── Data excerpts

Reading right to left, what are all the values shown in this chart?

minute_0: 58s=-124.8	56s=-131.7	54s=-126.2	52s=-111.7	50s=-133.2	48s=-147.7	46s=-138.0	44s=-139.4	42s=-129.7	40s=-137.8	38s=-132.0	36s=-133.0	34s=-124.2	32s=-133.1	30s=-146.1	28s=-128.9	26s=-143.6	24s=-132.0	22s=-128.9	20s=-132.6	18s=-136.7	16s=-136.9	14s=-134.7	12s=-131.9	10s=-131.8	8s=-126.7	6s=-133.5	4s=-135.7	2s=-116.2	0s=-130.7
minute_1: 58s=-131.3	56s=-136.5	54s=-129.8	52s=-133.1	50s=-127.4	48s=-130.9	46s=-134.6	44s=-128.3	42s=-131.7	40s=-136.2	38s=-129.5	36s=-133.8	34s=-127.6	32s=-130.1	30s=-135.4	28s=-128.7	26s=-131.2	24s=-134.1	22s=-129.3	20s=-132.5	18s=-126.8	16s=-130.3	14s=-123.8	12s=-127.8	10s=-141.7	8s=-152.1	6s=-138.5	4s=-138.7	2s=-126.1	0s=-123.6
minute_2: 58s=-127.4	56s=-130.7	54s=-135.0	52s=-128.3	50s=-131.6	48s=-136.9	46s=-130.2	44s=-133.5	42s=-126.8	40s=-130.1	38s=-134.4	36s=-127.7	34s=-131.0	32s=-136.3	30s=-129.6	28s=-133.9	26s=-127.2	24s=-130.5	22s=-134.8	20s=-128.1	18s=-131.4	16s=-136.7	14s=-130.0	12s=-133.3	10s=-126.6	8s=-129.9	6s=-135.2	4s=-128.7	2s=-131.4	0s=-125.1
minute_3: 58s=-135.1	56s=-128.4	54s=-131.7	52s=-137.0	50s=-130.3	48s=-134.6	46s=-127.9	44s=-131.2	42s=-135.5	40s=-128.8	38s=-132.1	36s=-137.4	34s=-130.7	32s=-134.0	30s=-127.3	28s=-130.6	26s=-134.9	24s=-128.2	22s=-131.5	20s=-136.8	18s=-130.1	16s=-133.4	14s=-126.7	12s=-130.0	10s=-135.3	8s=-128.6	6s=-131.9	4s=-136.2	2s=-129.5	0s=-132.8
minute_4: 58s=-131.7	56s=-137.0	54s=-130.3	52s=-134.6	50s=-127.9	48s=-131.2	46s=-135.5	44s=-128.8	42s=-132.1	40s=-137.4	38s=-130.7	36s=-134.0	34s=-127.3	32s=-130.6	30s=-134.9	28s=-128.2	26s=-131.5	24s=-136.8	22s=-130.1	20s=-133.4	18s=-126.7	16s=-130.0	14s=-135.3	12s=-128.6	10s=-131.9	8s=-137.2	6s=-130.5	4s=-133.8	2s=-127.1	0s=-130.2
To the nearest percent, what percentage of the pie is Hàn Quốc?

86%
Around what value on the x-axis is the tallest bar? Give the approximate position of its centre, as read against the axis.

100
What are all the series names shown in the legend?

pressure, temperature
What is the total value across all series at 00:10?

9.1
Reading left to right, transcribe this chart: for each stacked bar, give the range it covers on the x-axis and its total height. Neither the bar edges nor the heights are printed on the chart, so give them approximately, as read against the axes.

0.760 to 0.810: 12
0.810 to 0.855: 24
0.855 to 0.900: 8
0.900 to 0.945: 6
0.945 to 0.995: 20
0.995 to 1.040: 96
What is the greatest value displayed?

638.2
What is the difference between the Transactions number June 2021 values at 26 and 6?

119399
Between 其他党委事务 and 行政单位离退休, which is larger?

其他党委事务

────

**Exercise directions:** Pull out every line of the records that contains the string "其他党委事务". Matching is case-sensitive.

**Expected answer:**
Between 其他党委事务 and 行政单位离退休, which is larger?
其他党委事务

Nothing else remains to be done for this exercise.